Beyoncé is King
Beyoncé has always been an artist who I felt grows exponentially with each album she releases. In 2016, her Super Bowl performance of the song “Formation,” alongside Bruno Mars and Coldplay, told fans and anyone else watching that she was starting a movement. Later that year, the release of her visual album “Lemonade” set the world on fire. The lyrics and visuals of that album expressed what many women think and feel in regards to relationships, family, pain, and finding your strength. On July 31, 2020, Beyoncé did what she always does and gave power and a voice to the unheard with “Black is King.”
Disney Plus released “Black Is King,” the highly anticipated and most recent visual album by Beyoncé.

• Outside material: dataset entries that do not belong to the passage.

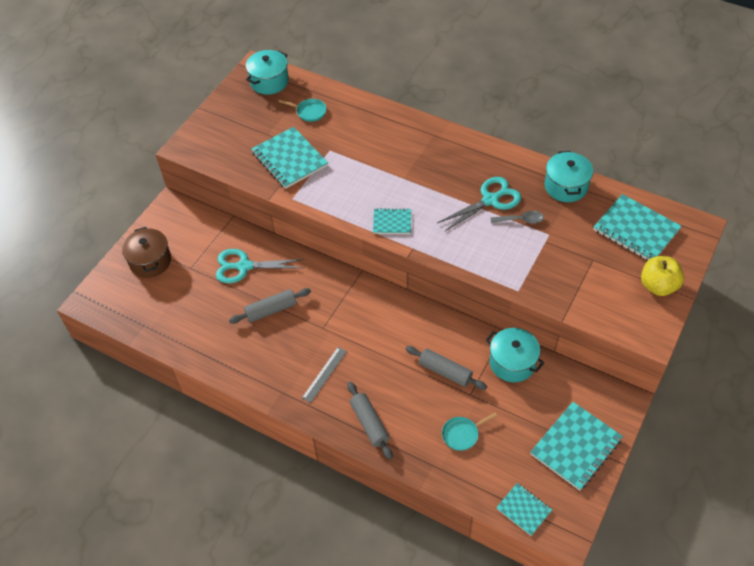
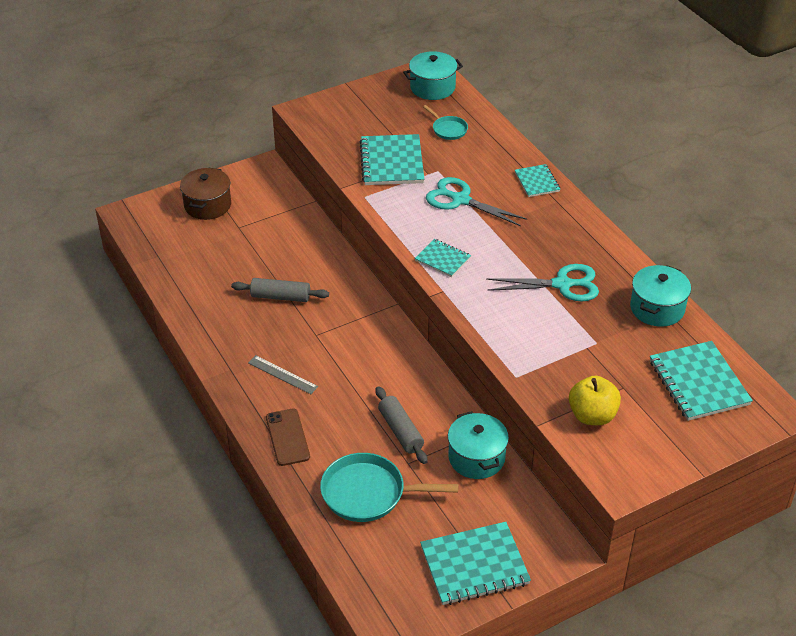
camera: 30 degrees right, 10 degrees down
turquoise scissors [216,249,305,283] -> turquoise scissors moved to [426,177,527,226]
grey ruler [302,347,347,403] -> grey ruler turned 60 degrees clockwise [248,355,318,394]
grey rolling pin [347,382,393,460] -> brown phone [266,408,310,466]
turquoise pan [442,413,497,451] -> turquoise pan [320,453,459,522], size x1.90
grey spoon [490,211,544,223] -> none
turquoise notebook [496,483,552,536] -> turquoise notebook moved to [515,164,560,197]
yellow apple [641,256,684,296] -> yellow apple moved to [569,376,621,425]

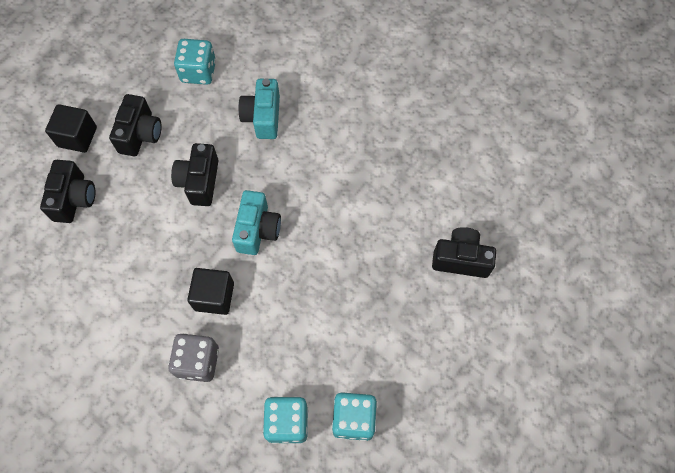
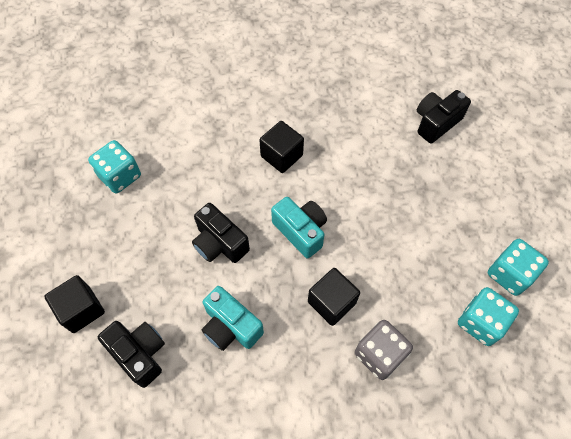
camera: 50 degrees left, 5 degrees down
black camera [109,94,162,156] -> none
turquoise camera [238,79,280,139] -> turquoise camera moved to [202,286,264,351]
none -> black cube [259,121,304,173]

From the trailer alone, I knew that this would go down in history for
its groundbreaking imagery paired with the deep meanings behind them. The piece begins with the welcoming of Beyoncé’s son alongside other young black boys set to the song “Bigger”. Beyoncé sings, “You’re part of something way bigger” as the black children are prepared for their journeys. At this point, I found myself saying aloud “This is Beyoncé’s love letter to black people.”
My favorite quote of the film was “But if I can’t be myself, I will never know me.
So, Uncle Sam, tell me this, if I will never know me, how can you?” This incredible summary of the black experience in America expresses how black people have had their history and culture taken from them, but are expected to do the work in bridging gaps in race relations. In addition, we see the continuation of inequality and abuse toward black people daily on every form of media. “Black is King” was an open opposition to the narrative this country has tried to force upon us.
The constant visuals of black wealth and legacy empowered me from within. “We were beauty before they knew what beauty was;” this quote alone gives power to our origins. In the past, these messages of beauty, success, and intelligence have rarely been associated with black people. This representation is necessary for black people to witness in order to believe that we can obtain and build our legacy once again. In order to change, we must “Let Black be synonymous with glory.” This film was a major step forward in achieving that idea.